Collected data:
▼
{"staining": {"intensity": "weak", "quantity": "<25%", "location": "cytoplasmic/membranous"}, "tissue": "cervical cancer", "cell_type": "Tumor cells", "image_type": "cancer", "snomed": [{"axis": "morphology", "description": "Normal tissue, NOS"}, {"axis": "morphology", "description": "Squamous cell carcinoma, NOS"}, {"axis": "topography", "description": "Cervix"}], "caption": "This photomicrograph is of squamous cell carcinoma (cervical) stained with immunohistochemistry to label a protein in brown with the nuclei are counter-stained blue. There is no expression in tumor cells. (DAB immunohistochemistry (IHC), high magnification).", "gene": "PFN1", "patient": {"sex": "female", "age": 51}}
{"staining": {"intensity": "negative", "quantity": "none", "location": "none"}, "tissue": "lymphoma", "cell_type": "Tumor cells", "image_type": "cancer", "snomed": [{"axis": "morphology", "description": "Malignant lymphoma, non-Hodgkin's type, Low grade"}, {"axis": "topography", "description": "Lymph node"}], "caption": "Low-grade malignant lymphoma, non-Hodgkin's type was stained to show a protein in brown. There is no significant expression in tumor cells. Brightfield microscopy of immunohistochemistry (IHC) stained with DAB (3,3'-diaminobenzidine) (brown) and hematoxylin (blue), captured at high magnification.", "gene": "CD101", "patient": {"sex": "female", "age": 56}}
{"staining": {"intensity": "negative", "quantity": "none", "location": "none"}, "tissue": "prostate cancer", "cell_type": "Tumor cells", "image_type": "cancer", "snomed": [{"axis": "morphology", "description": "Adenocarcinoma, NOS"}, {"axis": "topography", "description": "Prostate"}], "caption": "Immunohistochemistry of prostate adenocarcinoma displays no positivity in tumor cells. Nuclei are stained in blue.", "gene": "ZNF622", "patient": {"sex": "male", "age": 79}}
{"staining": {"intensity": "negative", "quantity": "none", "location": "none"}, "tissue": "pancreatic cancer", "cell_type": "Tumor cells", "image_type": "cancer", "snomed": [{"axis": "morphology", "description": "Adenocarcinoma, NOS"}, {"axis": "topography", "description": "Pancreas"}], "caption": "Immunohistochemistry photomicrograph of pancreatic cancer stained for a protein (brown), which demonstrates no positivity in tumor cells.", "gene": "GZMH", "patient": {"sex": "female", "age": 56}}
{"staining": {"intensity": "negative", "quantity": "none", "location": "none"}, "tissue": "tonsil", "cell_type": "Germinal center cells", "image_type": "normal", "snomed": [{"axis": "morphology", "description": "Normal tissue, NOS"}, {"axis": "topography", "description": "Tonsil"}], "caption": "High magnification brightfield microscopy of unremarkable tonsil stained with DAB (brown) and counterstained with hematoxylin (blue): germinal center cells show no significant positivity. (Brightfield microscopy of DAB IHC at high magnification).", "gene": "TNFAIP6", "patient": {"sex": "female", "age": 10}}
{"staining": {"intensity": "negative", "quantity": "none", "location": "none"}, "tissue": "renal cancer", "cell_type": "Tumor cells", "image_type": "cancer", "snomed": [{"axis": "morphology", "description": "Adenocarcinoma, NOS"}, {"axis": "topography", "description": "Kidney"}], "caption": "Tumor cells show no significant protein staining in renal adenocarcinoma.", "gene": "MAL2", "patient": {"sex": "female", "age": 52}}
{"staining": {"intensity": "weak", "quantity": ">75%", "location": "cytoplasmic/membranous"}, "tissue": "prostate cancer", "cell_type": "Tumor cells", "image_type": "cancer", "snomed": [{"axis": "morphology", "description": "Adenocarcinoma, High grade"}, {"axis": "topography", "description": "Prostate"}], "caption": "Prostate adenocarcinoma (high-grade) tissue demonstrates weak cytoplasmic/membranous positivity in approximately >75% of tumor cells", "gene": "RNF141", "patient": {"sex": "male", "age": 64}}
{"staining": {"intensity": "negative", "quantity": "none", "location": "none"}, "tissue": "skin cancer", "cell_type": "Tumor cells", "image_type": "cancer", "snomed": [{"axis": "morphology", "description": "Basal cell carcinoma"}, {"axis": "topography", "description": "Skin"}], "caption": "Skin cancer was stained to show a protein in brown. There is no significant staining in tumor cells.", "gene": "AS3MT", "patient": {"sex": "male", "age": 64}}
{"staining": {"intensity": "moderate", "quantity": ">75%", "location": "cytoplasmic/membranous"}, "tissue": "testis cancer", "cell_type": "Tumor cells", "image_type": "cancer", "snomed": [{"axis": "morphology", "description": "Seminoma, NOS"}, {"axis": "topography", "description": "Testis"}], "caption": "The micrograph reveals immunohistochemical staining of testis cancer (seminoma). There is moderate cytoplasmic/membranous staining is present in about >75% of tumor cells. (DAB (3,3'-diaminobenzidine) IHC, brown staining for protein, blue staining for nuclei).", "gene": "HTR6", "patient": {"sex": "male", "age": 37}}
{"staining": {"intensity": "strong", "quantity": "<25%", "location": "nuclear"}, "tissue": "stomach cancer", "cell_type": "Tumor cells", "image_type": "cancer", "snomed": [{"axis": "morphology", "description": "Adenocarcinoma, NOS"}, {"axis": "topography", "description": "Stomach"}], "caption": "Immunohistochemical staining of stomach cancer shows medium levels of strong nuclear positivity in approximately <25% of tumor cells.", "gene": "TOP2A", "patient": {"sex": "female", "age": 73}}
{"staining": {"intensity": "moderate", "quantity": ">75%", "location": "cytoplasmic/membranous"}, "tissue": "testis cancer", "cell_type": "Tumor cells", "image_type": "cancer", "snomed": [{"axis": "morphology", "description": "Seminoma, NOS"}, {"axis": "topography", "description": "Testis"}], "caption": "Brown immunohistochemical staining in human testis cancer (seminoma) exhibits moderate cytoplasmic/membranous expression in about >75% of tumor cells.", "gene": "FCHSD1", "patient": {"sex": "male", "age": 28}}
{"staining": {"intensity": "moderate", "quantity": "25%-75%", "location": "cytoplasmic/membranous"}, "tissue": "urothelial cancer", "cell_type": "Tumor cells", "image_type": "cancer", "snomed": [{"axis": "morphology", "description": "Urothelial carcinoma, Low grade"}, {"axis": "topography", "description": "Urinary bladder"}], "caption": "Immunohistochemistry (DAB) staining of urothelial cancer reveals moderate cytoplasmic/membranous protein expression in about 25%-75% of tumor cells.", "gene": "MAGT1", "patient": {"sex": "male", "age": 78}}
▲
Exercise description: Looking at the data above, write out exactly the lines that start at the one containing "cancer was stained" and end at the one containing "micrograph reveals immunohistochemical"; include both and nothing beyond.

Exercise solution:
{"staining": {"intensity": "negative", "quantity": "none", "location": "none"}, "tissue": "skin cancer", "cell_type": "Tumor cells", "image_type": "cancer", "snomed": [{"axis": "morphology", "description": "Basal cell carcinoma"}, {"axis": "topography", "description": "Skin"}], "caption": "Skin cancer was stained to show a protein in brown. There is no significant staining in tumor cells.", "gene": "AS3MT", "patient": {"sex": "male", "age": 64}}
{"staining": {"intensity": "moderate", "quantity": ">75%", "location": "cytoplasmic/membranous"}, "tissue": "testis cancer", "cell_type": "Tumor cells", "image_type": "cancer", "snomed": [{"axis": "morphology", "description": "Seminoma, NOS"}, {"axis": "topography", "description": "Testis"}], "caption": "The micrograph reveals immunohistochemical staining of testis cancer (seminoma). There is moderate cytoplasmic/membranous staining is present in about >75% of tumor cells. (DAB (3,3'-diaminobenzidine) IHC, brown staining for protein, blue staining for nuclei).", "gene": "HTR6", "patient": {"sex": "male", "age": 37}}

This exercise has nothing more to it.